MATERIALS PROVIDED section start
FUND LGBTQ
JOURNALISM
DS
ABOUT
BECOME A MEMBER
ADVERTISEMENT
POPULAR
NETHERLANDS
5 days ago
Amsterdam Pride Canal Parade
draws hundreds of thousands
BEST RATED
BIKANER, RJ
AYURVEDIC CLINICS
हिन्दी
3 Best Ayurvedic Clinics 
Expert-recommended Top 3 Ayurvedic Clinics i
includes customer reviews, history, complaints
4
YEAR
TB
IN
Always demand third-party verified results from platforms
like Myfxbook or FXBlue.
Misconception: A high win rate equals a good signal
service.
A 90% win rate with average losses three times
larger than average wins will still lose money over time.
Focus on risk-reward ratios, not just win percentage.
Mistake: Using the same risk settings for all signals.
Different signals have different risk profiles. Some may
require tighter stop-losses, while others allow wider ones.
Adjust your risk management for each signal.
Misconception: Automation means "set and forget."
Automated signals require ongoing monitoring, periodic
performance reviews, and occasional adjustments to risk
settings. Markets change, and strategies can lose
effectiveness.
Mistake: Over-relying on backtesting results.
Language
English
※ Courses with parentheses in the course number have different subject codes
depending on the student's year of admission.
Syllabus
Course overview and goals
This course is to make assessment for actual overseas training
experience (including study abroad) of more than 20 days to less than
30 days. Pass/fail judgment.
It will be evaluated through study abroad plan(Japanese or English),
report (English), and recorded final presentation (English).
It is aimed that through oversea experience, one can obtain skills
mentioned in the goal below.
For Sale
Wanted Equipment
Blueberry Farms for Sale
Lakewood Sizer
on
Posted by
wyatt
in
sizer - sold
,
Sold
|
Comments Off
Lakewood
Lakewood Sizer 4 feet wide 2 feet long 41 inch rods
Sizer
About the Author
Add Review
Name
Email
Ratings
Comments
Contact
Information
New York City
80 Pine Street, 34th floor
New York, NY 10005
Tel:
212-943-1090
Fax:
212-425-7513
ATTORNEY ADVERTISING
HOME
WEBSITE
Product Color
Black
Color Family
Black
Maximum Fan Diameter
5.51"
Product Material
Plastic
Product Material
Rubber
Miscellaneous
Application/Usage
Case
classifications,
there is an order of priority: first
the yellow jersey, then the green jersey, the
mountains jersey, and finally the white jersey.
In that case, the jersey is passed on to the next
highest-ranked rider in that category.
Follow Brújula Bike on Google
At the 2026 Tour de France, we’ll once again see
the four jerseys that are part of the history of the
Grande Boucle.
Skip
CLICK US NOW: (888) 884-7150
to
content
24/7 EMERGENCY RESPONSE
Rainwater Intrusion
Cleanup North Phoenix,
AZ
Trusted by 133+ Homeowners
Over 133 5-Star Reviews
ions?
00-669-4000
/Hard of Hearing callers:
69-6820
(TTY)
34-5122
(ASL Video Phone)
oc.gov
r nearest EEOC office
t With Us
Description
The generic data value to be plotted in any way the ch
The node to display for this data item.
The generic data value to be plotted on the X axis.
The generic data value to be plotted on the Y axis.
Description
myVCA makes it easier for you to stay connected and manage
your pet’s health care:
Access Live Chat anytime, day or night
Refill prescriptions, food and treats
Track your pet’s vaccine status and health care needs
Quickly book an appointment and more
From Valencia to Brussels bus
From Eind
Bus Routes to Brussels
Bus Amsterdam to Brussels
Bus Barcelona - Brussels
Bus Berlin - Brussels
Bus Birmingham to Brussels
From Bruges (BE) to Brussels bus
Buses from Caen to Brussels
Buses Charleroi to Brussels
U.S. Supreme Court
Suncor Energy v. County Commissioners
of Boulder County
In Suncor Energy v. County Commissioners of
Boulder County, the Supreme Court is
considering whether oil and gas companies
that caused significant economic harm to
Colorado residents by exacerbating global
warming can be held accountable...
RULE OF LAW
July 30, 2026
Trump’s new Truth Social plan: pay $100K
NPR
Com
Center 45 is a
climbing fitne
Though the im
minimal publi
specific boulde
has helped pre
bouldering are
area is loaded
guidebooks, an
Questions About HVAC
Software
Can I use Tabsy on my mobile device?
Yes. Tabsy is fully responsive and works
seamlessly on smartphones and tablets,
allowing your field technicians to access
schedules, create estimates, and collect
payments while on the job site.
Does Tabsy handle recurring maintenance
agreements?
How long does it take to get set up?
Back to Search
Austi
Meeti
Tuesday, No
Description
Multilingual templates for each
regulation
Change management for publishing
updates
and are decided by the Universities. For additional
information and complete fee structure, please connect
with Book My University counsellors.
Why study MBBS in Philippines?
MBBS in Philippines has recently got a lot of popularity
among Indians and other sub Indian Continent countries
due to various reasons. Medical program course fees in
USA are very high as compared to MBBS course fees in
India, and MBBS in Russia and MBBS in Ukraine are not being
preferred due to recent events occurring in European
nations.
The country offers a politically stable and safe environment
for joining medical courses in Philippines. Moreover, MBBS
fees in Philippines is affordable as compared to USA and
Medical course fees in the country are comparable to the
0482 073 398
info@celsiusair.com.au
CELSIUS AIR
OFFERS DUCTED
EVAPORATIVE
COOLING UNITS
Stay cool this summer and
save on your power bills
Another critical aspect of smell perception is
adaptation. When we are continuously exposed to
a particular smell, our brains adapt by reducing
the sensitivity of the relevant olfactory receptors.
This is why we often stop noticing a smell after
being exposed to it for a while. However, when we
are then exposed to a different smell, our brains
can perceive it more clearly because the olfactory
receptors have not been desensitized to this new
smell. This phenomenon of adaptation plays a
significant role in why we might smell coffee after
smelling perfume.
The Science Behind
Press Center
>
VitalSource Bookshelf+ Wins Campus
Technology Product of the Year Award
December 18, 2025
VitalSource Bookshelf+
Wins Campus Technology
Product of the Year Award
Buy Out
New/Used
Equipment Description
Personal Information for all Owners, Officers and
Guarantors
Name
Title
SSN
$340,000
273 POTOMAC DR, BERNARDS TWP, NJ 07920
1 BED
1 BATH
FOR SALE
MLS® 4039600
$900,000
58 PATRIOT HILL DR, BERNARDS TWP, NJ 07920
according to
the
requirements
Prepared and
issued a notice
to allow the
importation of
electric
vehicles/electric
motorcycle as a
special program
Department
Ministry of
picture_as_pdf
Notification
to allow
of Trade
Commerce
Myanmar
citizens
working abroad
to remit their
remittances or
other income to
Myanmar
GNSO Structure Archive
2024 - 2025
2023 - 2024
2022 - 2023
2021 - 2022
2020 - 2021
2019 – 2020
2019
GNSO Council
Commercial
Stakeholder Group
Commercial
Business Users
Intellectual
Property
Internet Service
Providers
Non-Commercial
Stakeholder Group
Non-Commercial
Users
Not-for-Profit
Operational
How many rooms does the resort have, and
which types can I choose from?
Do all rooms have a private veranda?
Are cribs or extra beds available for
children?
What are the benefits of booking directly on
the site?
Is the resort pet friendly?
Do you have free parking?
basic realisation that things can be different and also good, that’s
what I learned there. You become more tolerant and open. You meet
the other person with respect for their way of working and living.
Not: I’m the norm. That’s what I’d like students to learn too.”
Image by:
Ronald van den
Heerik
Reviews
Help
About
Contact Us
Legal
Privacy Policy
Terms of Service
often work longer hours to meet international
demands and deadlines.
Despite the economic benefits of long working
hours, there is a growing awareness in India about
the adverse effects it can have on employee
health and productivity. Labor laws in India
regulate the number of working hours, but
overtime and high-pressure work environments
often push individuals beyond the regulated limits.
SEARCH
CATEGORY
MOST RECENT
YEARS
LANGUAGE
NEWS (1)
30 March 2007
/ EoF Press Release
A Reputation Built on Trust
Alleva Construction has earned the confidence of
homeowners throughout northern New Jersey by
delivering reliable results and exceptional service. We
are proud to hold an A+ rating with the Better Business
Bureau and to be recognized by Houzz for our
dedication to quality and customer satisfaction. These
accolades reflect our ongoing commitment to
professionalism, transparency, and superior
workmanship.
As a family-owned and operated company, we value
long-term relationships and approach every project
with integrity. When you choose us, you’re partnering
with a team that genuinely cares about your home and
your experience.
MATERIALS PROVIDED section end
#### EXERCISE AIM
When the line with "Trump’s new Truth Social plan: pay $100K" is reached in the data above, begin copying, and stop after the line with "Can I use Tabsy on my mobile device?"; copy each line exactly, both ends included.

#### RESULT OF THE EXERCISE
Trump’s new Truth Social plan: pay $100K
NPR
Com
Center 45 is a
climbing fitne
Though the im
minimal publi
specific boulde
has helped pre
bouldering are
area is loaded
guidebooks, an
Questions About HVAC
Software
Can I use Tabsy on my mobile device?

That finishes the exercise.